WORK INSTRUCTION: An exact transcription of all the records below is required, without any images.

[Collected data]
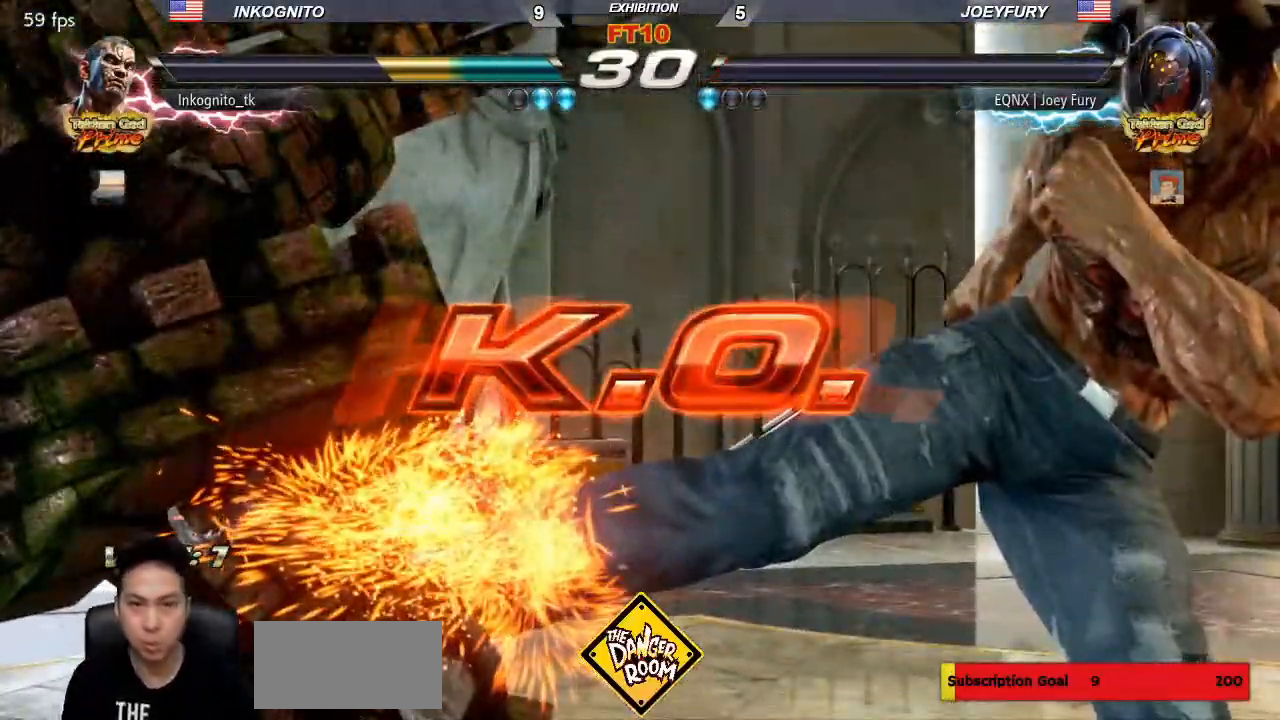
{"dt_ms": 500, "buttons": [], "left_stick": "center", "events": []}
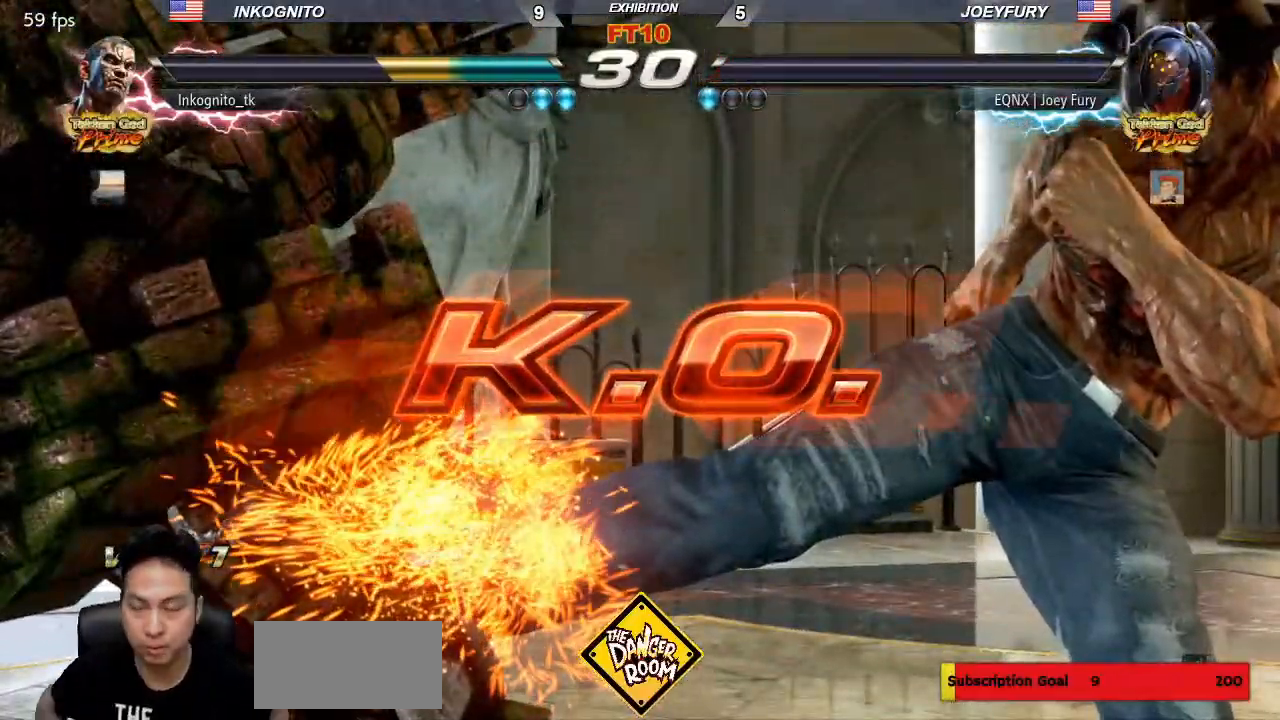
{"dt_ms": 500, "buttons": [], "left_stick": "center", "events": []}
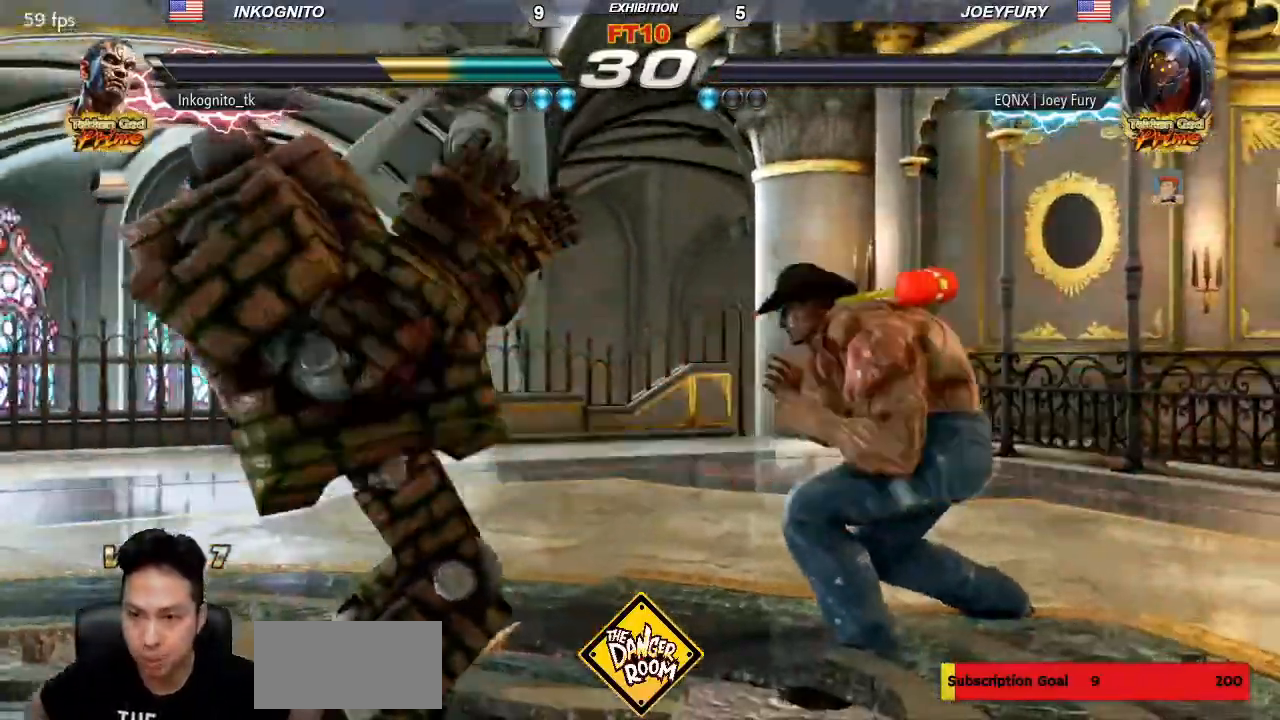
{"dt_ms": 500, "buttons": [], "left_stick": "center", "events": []}
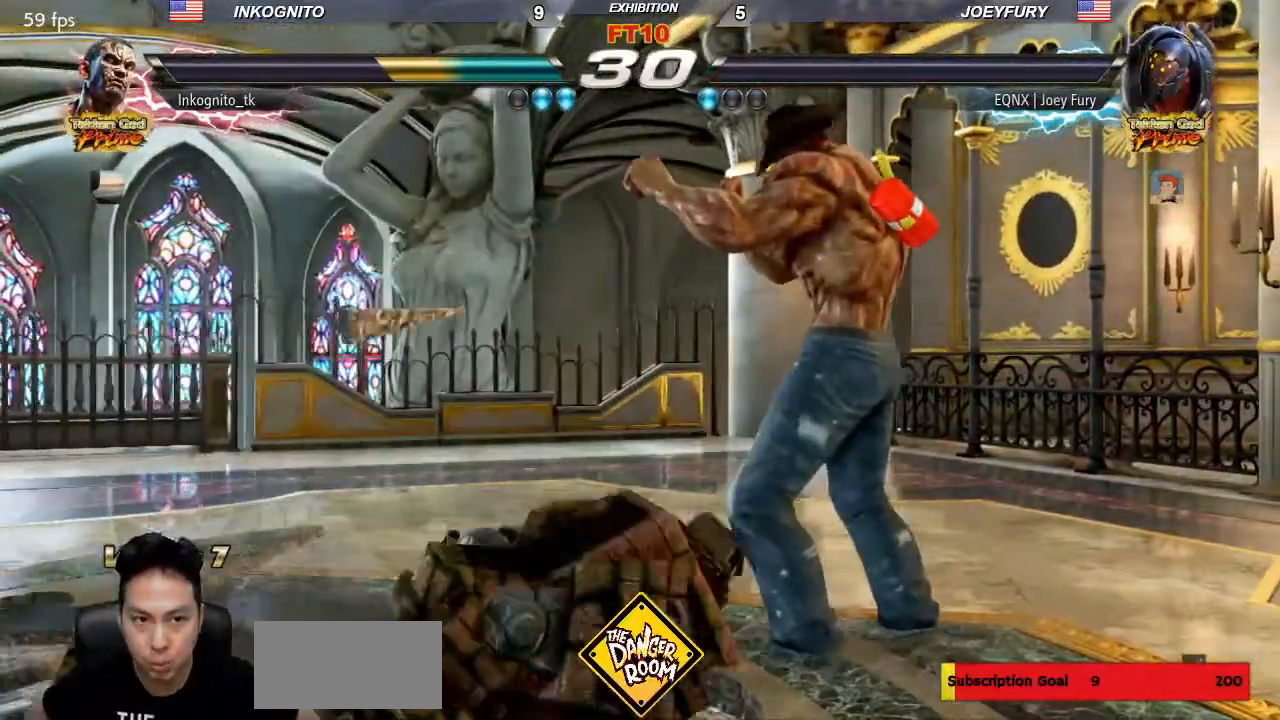
{"dt_ms": 500, "buttons": [], "left_stick": "center", "events": []}
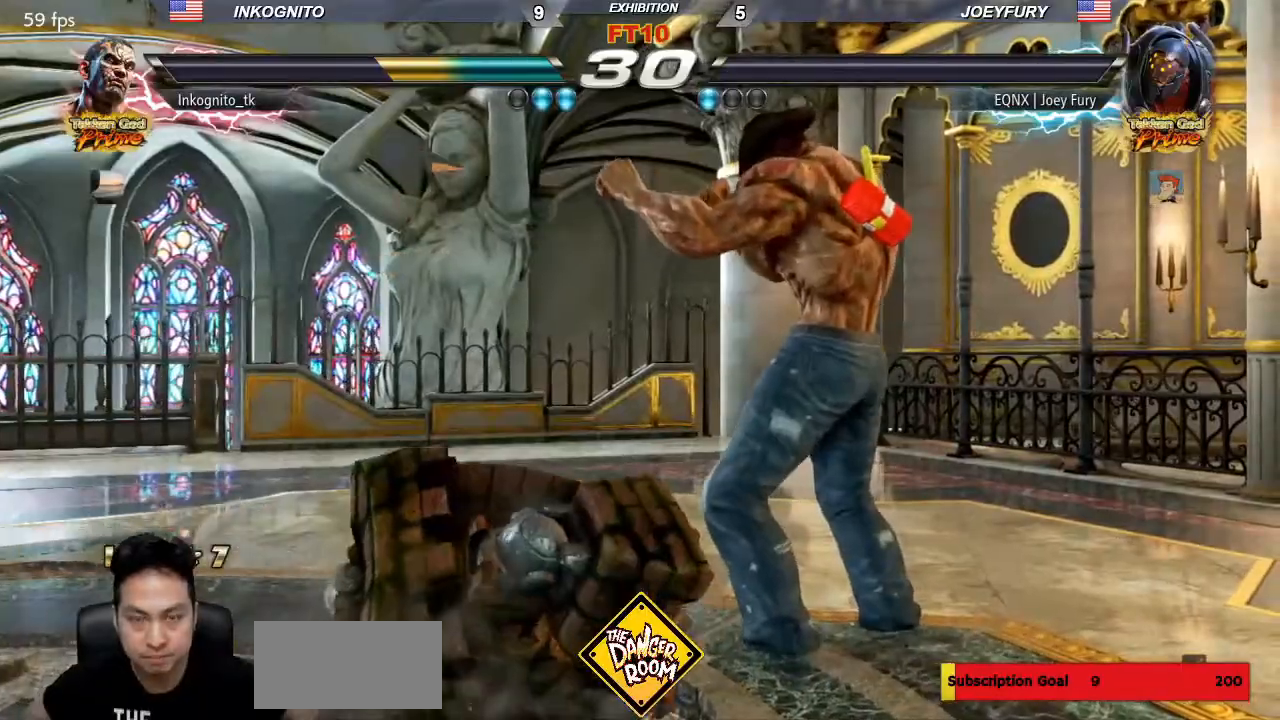
{"dt_ms": 500, "buttons": [], "left_stick": "center", "events": []}
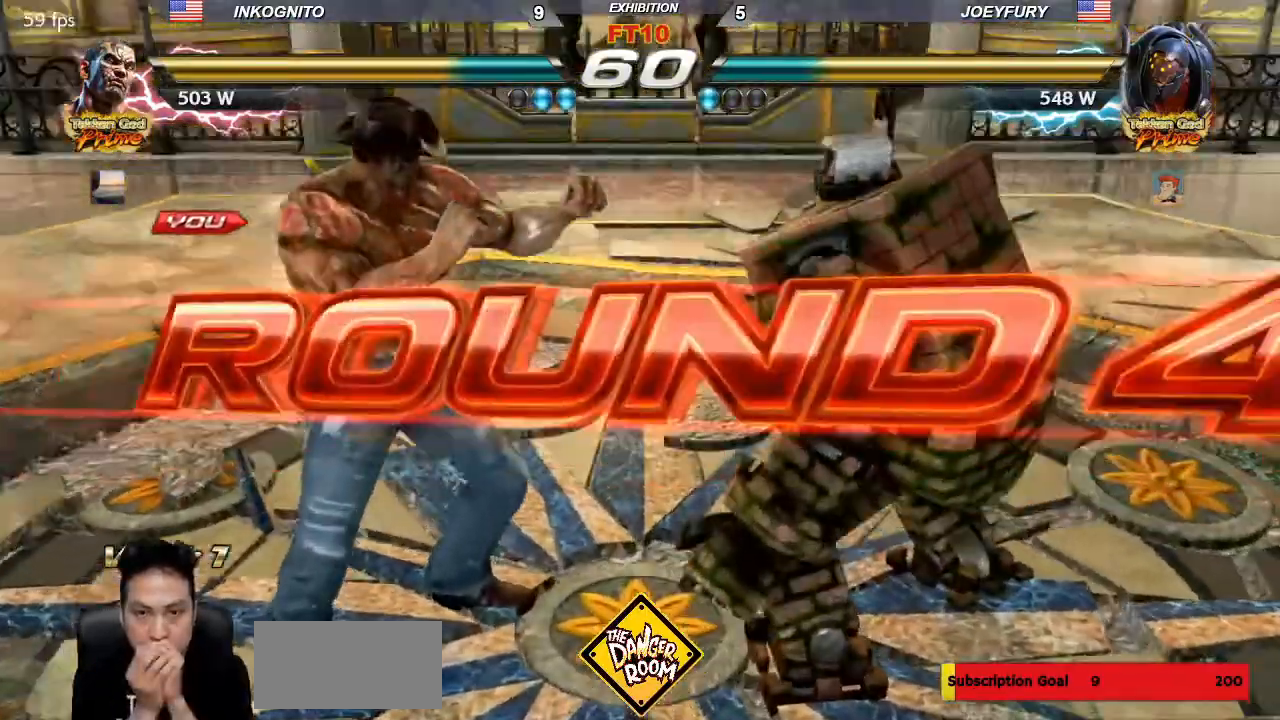
{"dt_ms": 500, "buttons": [], "left_stick": "center", "events": []}
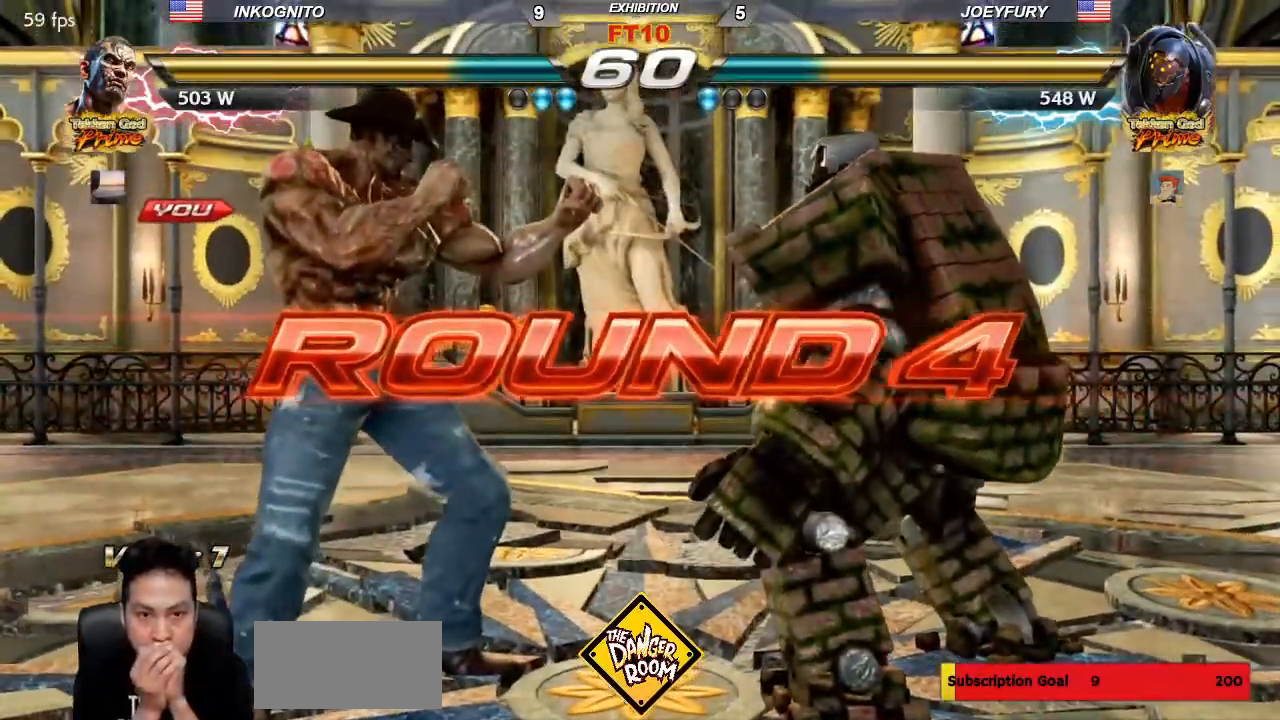
{"dt_ms": 500, "buttons": [], "left_stick": "center", "events": []}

OUTPUT OF THE TASK:
{"dt_ms": 500, "buttons": [], "left_stick": "center", "events": []}
{"dt_ms": 500, "buttons": [], "left_stick": "center", "events": []}
{"dt_ms": 500, "buttons": [], "left_stick": "center", "events": []}
{"dt_ms": 500, "buttons": [], "left_stick": "center", "events": []}
{"dt_ms": 500, "buttons": [], "left_stick": "center", "events": []}
{"dt_ms": 500, "buttons": [], "left_stick": "center", "events": []}
{"dt_ms": 500, "buttons": [], "left_stick": "center", "events": []}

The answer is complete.